Lab 07: Review

Due date

This lab is not due for grade.

Conceptual Practice

Exercise

Review ridge regression notes, GLS notes, and logistic regression notes.

Summarize the main ideas, including (1) when the idea is appropriate, (2) the mathematical formulation, (3) how to fit the model to data.

Additional applied practice

You will use the following packages in today’s lab. Add other packages as needed.

library(tidyverse)
library(tidymodels)
library(knitr)
library(pROC)

Data

rice <- readr::read_csv("https://sta221-fa25.github.io/labs/data/rice.csv")

The data in this lab contains measures describing the shape and structure of two rice varieties - Cammeo and Osmancik. To curate the data set, researchers used images from over 3,000 grains a rice in these two varieties. They then used automated methods to process the image data and extract 7 morphological features (features related to the structure) from each image. The data were originally presented and analyzed in Cinar and Koklu (2019) and was obtained from the UCI Machine Learning Repository.

This analysis will focus on the following variables:

Class: Cammeo or Osmancik
Area: Size of the rice grain measured in pixels
Eccentricity: A measure of how round the ellipse is, i.e., how close the shape of the grain is to a circle.
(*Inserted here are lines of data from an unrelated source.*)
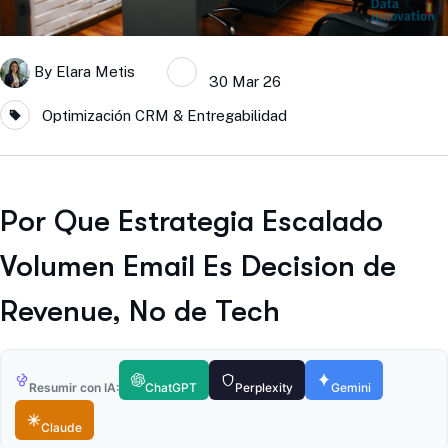
By
Elara Metis
30 Mar 26
Optimización CRM & Entregabilidad
Por Que Estrategia Escalado
Volumen Email Es Decision de
Revenue, No de Tech
Resumir con IA:
ChatGPT
Perplexity
Gemini
Claude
Click here for the full data dictionary.

rice <- read_csv("data/rice.csv")

Exercises

Goal: The goal of the analysis is to use Area and Eccentricity to identify grains from the Cammeo variety versus those from the Osmancik variety.

Exercise 1

We’ll begin by exploring the data. Create a scatterplot of Area versus Eccentricity with the color and shape of the points by Class.

Exercise 2

Based on the plot from the previous exercise, do you think the two types of rice can be distinguished based on Area and Eccentricity. Briefly explain.

Exercise 3

With this type of classification problem, it is common to test the performance of a logistic regression model by splitting the data into a training and a test set. This means that we will choose a random subset of the data to estimate the regression coefficient (training), and we will then test the predictions on the remaining observations (test).

Randomly select 75% of the rows of the data to create the training set rice_train . Use set.seed(221).
Put the remaining 25% of the observations in the testing set called rice_test.

Exercise 4

In a logistic regression model, the log-odds of the response being “1” (or a “success”) is given by \[\log\Big(\frac{\pi_i}{1-\pi_i}\Big) = \mathbf{x}_i^\mathsf{T} \boldsymbol{\beta}\]
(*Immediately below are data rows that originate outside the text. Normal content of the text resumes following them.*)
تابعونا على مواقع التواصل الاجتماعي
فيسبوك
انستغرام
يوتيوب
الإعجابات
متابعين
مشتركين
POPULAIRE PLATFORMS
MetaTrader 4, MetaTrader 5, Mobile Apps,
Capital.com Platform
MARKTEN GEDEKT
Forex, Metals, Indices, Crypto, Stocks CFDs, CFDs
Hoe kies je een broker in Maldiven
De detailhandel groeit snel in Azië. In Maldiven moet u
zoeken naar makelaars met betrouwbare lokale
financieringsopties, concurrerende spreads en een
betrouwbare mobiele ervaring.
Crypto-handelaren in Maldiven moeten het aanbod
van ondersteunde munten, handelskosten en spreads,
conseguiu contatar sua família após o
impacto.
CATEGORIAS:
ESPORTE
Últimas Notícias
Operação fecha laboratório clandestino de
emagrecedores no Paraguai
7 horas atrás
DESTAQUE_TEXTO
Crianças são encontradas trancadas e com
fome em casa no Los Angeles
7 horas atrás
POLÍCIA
In this analysis a “success” is the Class “Osmancik”.

What does each \(\pi_i\) represent in the context of this analysis?
How is the probability of the response variable being “1” calculated from the log-odds? Show the mathematical steps to go from the log-odds to the probability in your response.

Exercise 5

Use rice_train to fit the logistic regression model for the response variable Class on the predictors Area and Eccentricity .

Neatly display the output using 3 digits.
Does the intercept have any reasonable interpretation? If so, interpret the intercept. Otherwise explain why not.

Exercise 6

Interpret the coefficients on Area and Eccentricity in the context of the data in terms of the odds and comment on whether they are useful predictors of Class in the model.

Exercise 7

How would you expect the log-odds of the rice grain being of the Osmancik variety to change if the measures eccentricity changes from 0.85 to 0.9?
How would you expect the odds of the rice grain being of the Osmancik variety to change if the measures eccentricity changes from 0.85 to 0.9?

Exercise 8

Now let’s test our model on the test set. Use the predict() function to obtain the predicted probabilities of the rice being Osmancik for the observations in rice_test.

Exercise 9

With these estimated probabilities, we can now try to classify the rice in the test set. Choose a threshold for assigning a class to each observation based on the estimated probability. Briefly explain your reasoning for selecting the threshold, including any analysis used to make your decision.

Exercise 10

Compare the estimated class assignments you constructed with the actual classes. Comment on the result and thus the model performance.

References

Cinar, Ilkay, and Murat Koklu. 2019. “Classification of Rice Varieties Using Artificial Intelligence Methods.” International Journal of Intelligent Systems and Applications in Engineering 7 (3): 188–94.